Give back every line of the material below exactly, but no images.

◆ Data provided:
=== Begin Enclosure ===

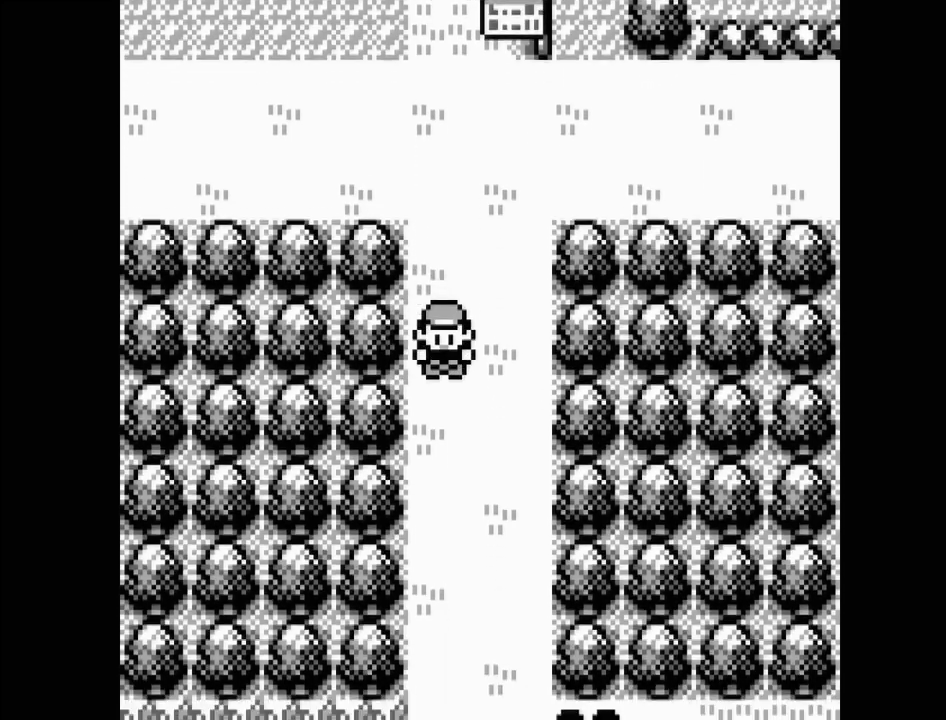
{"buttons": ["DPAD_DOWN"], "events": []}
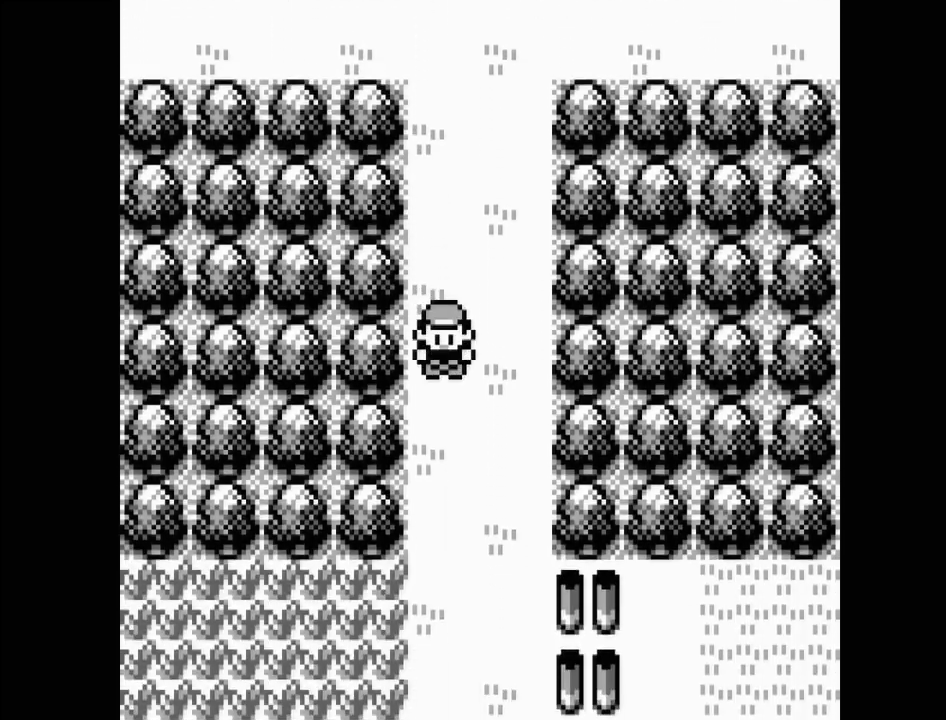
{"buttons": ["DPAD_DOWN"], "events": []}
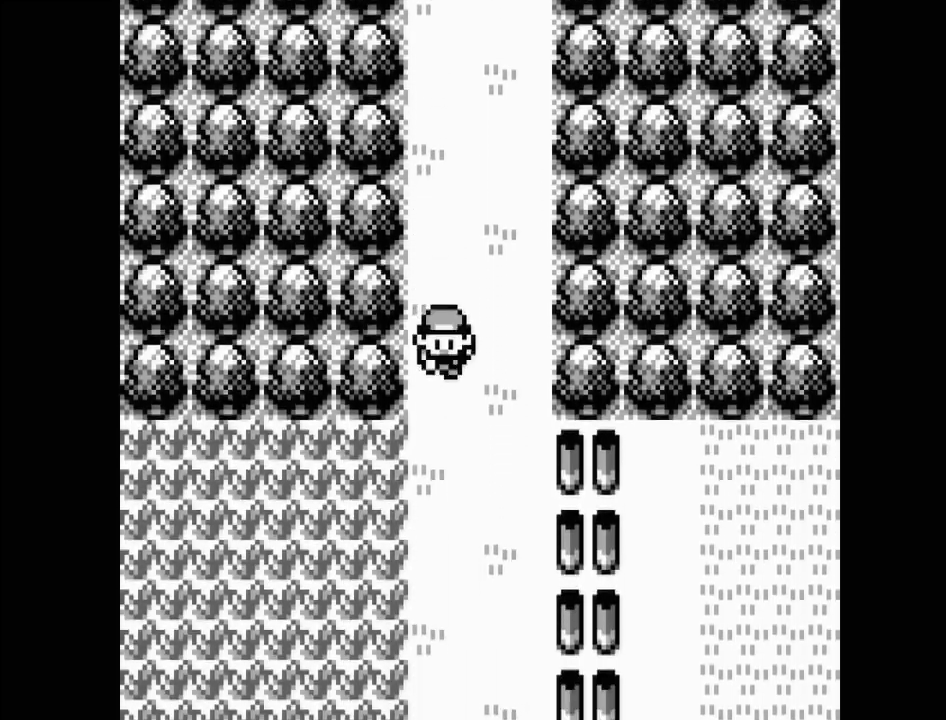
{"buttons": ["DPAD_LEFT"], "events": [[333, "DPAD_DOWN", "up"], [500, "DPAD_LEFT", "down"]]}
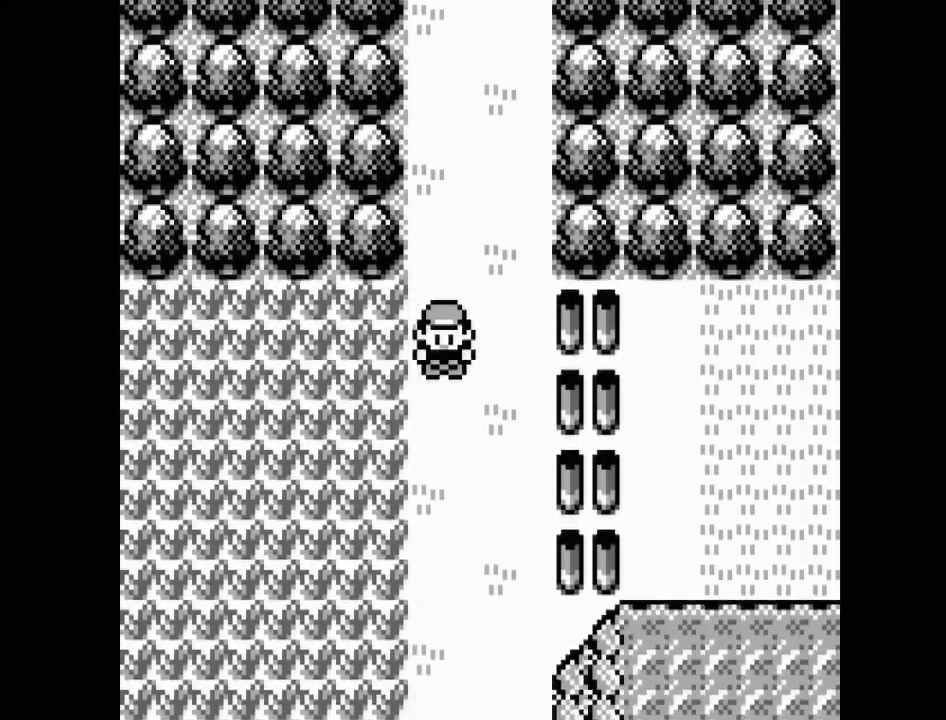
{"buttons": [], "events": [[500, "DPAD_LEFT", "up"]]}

=== End Enclosure ===

◆ Written answer:
{"buttons": ["DPAD_DOWN"], "events": []}
{"buttons": ["DPAD_DOWN"], "events": []}
{"buttons": ["DPAD_LEFT"], "events": [[333, "DPAD_DOWN", "up"], [500, "DPAD_LEFT", "down"]]}
{"buttons": [], "events": [[500, "DPAD_LEFT", "up"]]}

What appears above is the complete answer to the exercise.